[Python-Dev] Accumulation module

Tim Peters tim.one at comcast.net
Tue Jan 13 15:59:18 EST 2004


[Raymond Hettinger]
> I'm working a module with some accumulation/reduction/statistical
> formulas:

There are several statistical pkgs available for Python right now, so I hope
you're scouring them for ideas and algorithms.

> average(iterable):
> stddev(iterable, sample=False)

sample should probably default to True (since that's what most people really
want, even if they don't realize it).

> product(iterable)
> nlargest(iterable, n=1)
> nsmallest(iterable, n=1)
>
> The questions that have arisen so far are:
>
> * What to call the module
>
> * What else should be in it?
>
> * Is "sample" a good keyword to distinguish from population stddev?

I think so, but I'm sure you're looking at what other pkgs do <wink>.
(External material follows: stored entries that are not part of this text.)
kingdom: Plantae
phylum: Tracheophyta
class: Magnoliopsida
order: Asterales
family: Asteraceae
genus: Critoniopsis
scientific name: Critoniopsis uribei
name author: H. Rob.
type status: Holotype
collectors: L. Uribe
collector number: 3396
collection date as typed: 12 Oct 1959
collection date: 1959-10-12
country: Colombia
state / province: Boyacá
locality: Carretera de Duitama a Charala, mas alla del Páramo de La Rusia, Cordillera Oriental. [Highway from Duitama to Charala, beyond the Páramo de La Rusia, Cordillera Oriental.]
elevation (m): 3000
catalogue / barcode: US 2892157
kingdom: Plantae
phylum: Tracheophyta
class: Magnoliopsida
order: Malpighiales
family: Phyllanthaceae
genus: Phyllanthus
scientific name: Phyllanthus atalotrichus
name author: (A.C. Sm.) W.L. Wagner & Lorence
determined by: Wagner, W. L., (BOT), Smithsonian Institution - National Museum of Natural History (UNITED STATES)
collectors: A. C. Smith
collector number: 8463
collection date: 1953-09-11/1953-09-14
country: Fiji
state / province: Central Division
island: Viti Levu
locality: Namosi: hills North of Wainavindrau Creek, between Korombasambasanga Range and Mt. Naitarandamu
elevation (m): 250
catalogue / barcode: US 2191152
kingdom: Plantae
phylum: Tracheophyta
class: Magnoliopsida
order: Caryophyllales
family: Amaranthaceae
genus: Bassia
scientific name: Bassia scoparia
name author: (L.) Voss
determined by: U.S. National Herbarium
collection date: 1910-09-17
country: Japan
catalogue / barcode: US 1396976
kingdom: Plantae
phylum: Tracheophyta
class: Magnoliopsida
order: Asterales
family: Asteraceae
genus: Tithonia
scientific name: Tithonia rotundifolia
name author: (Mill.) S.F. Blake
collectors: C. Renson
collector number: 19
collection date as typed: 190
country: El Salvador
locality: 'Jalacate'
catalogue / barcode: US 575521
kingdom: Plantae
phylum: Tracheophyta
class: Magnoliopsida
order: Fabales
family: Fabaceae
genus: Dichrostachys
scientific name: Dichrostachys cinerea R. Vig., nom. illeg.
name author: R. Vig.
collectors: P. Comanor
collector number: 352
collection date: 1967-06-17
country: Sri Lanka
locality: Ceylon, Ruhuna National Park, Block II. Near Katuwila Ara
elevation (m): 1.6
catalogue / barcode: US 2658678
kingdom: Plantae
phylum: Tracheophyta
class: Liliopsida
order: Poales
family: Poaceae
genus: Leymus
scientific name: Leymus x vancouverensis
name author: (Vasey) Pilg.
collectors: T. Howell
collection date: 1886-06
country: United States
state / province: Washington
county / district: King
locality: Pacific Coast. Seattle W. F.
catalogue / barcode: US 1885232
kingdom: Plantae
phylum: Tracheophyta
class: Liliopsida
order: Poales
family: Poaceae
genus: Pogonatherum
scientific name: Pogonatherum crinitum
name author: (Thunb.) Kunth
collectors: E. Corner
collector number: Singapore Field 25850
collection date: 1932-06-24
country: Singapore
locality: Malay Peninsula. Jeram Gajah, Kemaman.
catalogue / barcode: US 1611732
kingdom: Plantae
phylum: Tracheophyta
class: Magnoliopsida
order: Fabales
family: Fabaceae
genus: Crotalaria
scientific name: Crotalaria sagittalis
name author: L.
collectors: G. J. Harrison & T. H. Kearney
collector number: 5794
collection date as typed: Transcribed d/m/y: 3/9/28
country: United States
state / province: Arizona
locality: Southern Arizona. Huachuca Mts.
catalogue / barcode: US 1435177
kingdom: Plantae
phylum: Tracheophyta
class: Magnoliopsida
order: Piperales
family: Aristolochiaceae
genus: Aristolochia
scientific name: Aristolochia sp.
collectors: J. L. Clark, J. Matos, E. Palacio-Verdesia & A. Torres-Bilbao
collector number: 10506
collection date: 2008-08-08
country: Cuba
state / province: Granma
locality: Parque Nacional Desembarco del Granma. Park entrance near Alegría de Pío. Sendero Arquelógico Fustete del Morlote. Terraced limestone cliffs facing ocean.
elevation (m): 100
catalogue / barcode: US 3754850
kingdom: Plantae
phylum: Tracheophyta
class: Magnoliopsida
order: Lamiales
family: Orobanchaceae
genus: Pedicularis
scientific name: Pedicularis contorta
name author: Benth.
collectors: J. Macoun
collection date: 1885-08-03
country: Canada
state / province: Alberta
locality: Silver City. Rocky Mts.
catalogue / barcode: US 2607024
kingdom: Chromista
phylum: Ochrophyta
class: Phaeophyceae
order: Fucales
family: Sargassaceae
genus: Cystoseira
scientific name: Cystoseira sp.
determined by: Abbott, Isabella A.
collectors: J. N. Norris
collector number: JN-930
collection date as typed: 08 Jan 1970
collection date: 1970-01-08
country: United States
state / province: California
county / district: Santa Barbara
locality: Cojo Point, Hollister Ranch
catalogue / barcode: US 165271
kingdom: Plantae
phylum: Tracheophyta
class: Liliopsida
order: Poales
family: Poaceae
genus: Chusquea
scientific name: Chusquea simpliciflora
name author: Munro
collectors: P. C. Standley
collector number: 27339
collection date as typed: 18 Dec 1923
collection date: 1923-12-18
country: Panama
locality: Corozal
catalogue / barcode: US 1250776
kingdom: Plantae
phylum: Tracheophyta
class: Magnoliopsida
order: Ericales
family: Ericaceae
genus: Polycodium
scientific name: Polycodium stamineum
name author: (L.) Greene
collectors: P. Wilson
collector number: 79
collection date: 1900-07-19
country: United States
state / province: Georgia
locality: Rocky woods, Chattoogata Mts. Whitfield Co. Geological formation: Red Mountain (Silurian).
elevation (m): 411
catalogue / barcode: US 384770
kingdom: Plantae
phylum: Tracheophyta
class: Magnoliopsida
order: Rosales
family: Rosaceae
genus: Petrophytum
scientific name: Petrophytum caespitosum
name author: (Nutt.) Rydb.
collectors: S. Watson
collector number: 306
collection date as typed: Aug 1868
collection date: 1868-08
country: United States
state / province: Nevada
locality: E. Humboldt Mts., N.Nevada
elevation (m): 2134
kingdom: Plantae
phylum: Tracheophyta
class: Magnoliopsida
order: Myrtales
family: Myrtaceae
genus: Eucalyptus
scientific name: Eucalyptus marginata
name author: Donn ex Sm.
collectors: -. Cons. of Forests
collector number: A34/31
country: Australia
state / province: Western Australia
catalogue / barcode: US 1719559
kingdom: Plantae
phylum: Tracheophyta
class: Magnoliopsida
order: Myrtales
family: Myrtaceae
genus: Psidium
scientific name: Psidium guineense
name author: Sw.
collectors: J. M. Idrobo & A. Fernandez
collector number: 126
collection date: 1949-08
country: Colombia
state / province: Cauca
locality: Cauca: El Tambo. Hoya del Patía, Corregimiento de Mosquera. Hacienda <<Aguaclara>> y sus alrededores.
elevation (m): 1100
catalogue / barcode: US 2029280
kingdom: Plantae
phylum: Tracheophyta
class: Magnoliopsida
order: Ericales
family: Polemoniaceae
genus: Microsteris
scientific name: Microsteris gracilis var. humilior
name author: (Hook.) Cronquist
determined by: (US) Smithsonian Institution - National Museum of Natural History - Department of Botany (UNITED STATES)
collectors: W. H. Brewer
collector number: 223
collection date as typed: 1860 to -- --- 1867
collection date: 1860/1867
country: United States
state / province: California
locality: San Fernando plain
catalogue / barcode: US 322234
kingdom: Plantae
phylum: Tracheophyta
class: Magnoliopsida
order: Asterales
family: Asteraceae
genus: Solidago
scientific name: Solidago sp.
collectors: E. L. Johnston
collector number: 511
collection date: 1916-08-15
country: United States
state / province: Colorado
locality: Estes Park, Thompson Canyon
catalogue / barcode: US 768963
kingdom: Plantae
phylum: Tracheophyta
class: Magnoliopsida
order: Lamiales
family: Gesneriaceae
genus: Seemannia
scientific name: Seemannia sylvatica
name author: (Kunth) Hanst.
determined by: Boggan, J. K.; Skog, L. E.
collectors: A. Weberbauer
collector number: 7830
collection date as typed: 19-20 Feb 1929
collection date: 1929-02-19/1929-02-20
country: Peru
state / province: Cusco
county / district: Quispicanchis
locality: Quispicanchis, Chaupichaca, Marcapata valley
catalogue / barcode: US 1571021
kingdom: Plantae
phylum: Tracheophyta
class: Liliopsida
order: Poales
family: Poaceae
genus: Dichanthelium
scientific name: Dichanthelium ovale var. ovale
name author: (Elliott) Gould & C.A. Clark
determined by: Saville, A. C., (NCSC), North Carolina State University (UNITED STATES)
> * There seems to be a speed/space choice on how to implement
> nlargest/nsmallest.  The faster way lists out the entire iterable,
> heapifies it, and pops off the top n elements.  The slower way is less
> memory intensive:  build only a n-length heap and then just do a
> heapreplace when necessary.  Note, heapq is used for both (I use
> operator.neg to swap between largest and smallest).

So long as n is significantly smaller than the # of elements in the
iterable, I expect the latter way is also faster.  For example, consider
n=1, and let N be the # of incoming elements.  Then N-1 comparisons are
necessary and sufficient (to find the min, or the max).  Using a heap of
size 1 achieves that.  Heapifying a list of N elements requires more
comparisons than that ("it varies", and while heapifying is O(N), it's not
exactly N).  In effect, all the work a heap of size N does to distinguish
among elements larger/smaller than the n smallest/largest so far is wasted,
as those can have no effect on the final result.

> * Is there a way to compute the standard deviation without multiple
> passes over the data (one to compute the mean and a second to sum the
> squares of the differences from the mean?

The textbook formula does it in one pass, by accumulating running totals of
the elements and of their squares.  It's numerically atrocious, though, and
should never be used (it can even end up delivering a negative result!).
Knuth gives a much better recurrence formula for this, doing one-pass
computation of variance in a numerically stable way.